▸ Work item: Give the number of lines below that hold the string "Other", and nothing more.

Modification records

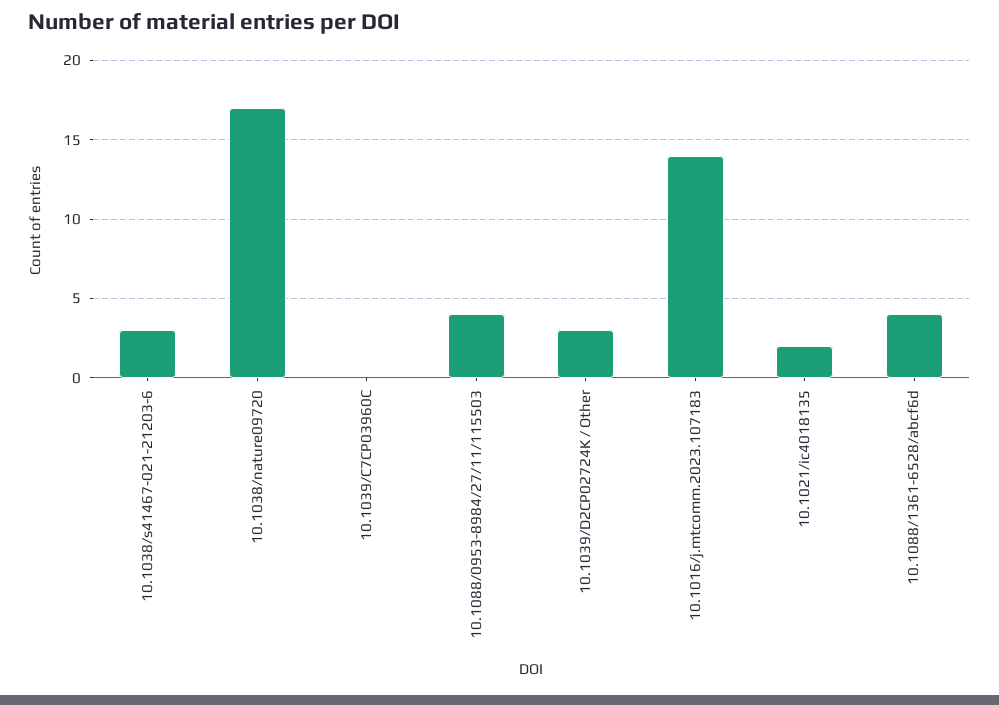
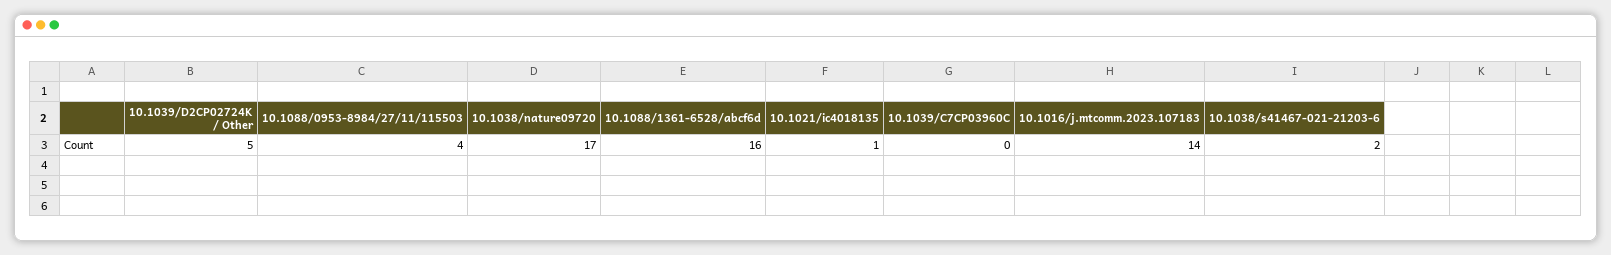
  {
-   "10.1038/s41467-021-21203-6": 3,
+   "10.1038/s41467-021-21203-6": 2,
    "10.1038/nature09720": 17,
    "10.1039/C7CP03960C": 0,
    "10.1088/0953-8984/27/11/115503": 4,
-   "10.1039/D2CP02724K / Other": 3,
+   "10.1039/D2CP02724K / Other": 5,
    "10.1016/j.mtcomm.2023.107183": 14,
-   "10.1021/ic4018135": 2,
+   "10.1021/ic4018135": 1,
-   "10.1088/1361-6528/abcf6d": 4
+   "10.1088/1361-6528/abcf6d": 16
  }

...

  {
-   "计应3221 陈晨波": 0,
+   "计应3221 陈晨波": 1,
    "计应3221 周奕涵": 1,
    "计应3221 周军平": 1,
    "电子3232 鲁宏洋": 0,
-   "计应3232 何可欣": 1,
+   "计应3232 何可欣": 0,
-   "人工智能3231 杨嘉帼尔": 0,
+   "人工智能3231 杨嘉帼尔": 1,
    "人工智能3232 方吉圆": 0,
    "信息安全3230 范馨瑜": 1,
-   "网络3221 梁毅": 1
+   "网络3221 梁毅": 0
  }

▸ Answer section: 2